Kein Kausalzusammenhang Coaching-Unfallbilanz belegbar - Grüne Kritik am Coaching unverändert aufrecht

Wien (OTS) - "Die Unfallbilanz in Österreich ist trotz mancher Fortschritte viel zu blutig, vor allem die unverändert hohe Unfall-und Verletztenzahl sowie die hohen Folgekosten für die Volkswirtschaft verlangen entschlossenere Maßnahmen für mehr Verkehrssicherheit. Ein wirksames Führerschein-Vormerksystem ist ein Schlüssel dazu. Das Vormerksystem muss daher dringend um wichtige Delikte wie die Unfallursache Nummer 1 - Schnellfahren und Handy am Steuer - erweitert und seine Lücken und Schwächen zB bei Alkohol müssen geschlossen werden. Dringend auch deshalb, weil die entsprechenden Evaluierungsergebnisse und Vorschläge seit eineinhalb Jahren im BMVIT liegen! Verkehrsministerin Bures muss endlich handeln, diese Reform darf nicht vor lauter Rücksichtnahme auf Autolobby und Koalitionspartner kleingekocht werden wie derzeit geplant", unterstreicht Gabriela Moser, Verkehrssprecherin der Grünen.

"Dringend reformbedürftig bleibt das Verkehrscoaching für Alko-LenkerInnen. Denn so sehr alle Vorschläge für überfällige Verbesserungen des Vormerksystems wie jene des Kuratoriums für Verkehrssicherheit von den Grünen unterstützt werden, so deplatziert ist Euphorie beim Verkehrscoaching. Es ist zwar angesichts der Geschichte des Verkehrscoaching nachvollziehbar, dass die Nutznießer dieses Instrument in den Himmel loben - mit Fakten hat das aber gar nichts zu tun. Die Grünen haben bereits bei der Einführung kritisiert, dass Alko-Verkehrscoaching in dieser Schmalspur-Version fachlich ungeeignet ist, was umso schwerer wiegt, als diese hochsensible Aufgabe von BM Bures per Verordnung in verfassungsrechtlich bedenklicher Weise exklusiv einzelnen Organisationen unabhängig von fachlicher Eignung überantwortet wurde.

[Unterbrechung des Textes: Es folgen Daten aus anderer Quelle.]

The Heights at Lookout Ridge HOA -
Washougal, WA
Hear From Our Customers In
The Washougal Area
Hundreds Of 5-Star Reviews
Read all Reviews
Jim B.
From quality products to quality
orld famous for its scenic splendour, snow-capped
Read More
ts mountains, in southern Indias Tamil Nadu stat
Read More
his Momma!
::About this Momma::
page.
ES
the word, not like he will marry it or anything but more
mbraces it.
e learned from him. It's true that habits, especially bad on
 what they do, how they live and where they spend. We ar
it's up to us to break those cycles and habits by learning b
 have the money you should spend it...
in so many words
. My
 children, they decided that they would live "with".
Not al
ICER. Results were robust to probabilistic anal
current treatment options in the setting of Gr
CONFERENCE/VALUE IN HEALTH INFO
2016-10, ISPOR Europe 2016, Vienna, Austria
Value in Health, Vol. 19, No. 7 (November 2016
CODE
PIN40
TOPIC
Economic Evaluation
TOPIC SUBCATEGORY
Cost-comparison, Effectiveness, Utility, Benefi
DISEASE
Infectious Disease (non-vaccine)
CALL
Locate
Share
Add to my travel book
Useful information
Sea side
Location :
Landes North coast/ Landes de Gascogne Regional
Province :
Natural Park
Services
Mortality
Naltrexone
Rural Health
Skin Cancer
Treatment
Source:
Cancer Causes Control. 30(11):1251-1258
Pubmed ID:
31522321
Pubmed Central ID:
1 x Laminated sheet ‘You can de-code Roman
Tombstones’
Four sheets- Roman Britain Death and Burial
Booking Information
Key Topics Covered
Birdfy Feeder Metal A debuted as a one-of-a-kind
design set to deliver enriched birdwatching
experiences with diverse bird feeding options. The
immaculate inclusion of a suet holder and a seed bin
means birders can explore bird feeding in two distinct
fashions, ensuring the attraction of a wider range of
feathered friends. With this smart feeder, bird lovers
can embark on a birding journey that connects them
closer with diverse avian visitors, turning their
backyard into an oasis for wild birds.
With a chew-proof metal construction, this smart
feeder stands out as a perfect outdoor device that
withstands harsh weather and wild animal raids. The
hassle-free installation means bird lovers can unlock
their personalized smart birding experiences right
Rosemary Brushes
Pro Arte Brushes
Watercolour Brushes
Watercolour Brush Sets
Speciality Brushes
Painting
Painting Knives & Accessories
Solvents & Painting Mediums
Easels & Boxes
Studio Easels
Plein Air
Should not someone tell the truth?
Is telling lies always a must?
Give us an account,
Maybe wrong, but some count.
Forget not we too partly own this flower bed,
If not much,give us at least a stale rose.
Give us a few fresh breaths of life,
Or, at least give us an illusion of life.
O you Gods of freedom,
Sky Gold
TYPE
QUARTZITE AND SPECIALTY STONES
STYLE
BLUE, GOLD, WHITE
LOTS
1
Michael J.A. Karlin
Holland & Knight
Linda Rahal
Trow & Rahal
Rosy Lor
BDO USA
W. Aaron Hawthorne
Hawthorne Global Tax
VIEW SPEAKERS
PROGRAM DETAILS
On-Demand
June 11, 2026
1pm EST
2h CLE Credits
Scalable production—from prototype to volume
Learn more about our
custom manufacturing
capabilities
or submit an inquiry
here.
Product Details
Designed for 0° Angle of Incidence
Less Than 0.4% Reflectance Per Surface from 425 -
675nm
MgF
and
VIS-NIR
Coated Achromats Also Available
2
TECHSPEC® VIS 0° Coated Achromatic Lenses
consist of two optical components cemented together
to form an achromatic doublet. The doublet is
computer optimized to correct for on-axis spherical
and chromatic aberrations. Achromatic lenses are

Noch so zahlreiche Jubelmeldungen der Verkehrsministerin und der Nutznießer - es fehlt nur noch eine offizielle "Selbstevaluierung"! -ändern nichts daran, dass kein kausaler Zusammenhang zwischen Coaching und Unfallgeschehen feststellbar ist und die fachlichen und rechtlichen Mängel beim Coaching dringend saniert werden müssen. Bei der wichtigen Unfallursache Alkohol am Steuer darf kein Platz für Klientelpolitik und Schönfärberei sein, um eine spürbare Verschärfung der Vorgangsweise gegen Alko-Lenker im Vormerksystem und ein besseres Verkehrscoaching führt kein Weg herum", so Moser.